Prompt —
Only one number is expected here, namely how many lines of the entries below hold the string "Rendered".

(Items listed in a dataset)
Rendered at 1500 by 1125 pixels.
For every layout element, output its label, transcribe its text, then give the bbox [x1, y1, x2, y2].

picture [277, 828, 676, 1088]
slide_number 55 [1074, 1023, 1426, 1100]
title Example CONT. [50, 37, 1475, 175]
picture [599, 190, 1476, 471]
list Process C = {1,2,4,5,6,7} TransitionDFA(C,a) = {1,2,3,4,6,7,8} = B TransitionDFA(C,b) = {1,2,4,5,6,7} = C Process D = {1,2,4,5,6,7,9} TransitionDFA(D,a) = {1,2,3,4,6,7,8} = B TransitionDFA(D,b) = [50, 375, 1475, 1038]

...

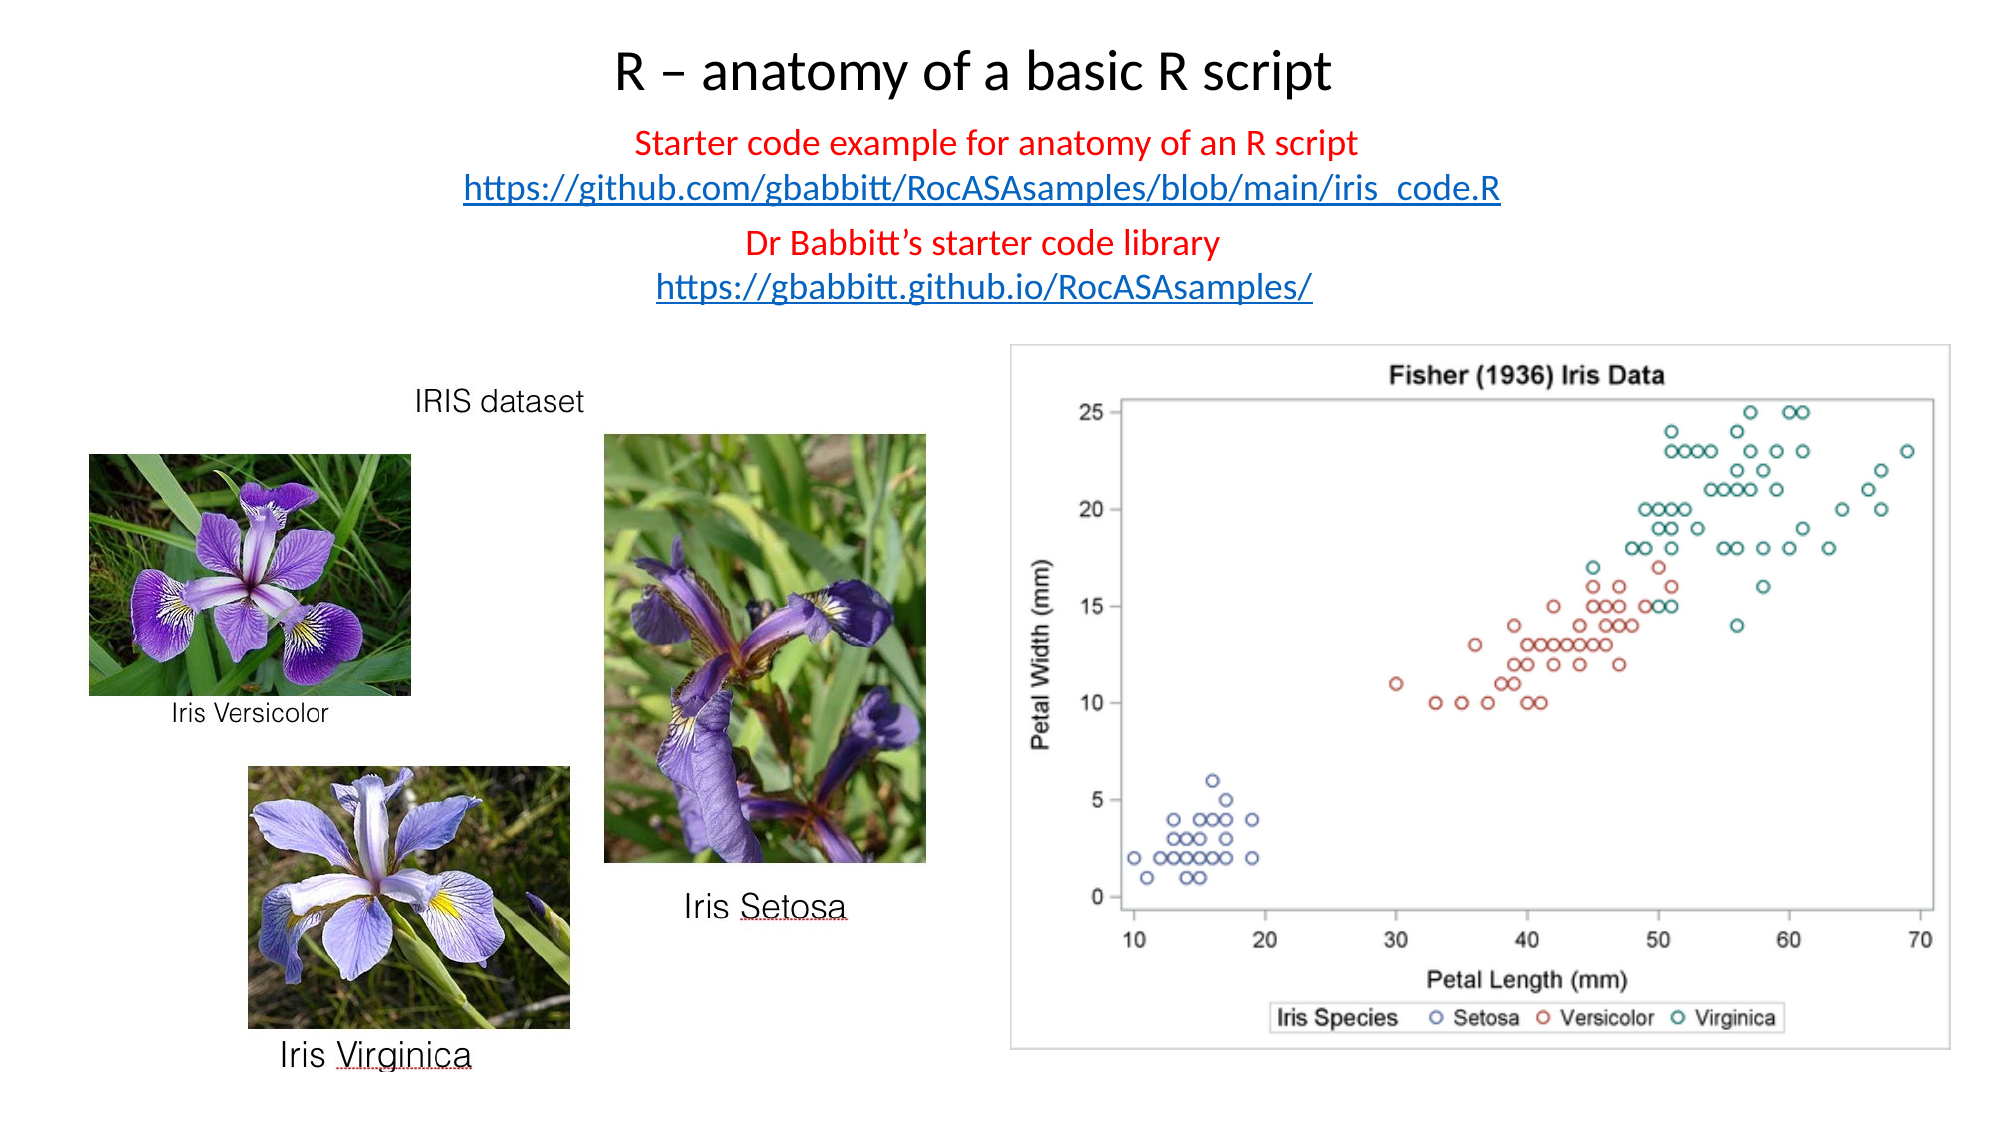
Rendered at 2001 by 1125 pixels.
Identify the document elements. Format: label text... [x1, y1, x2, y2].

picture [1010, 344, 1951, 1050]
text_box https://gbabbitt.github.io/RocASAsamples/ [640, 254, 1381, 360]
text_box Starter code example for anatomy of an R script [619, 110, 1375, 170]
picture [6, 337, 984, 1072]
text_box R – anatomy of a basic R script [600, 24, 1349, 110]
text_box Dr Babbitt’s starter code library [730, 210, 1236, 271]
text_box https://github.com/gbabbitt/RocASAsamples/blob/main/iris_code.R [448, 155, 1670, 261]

Exercise response —
2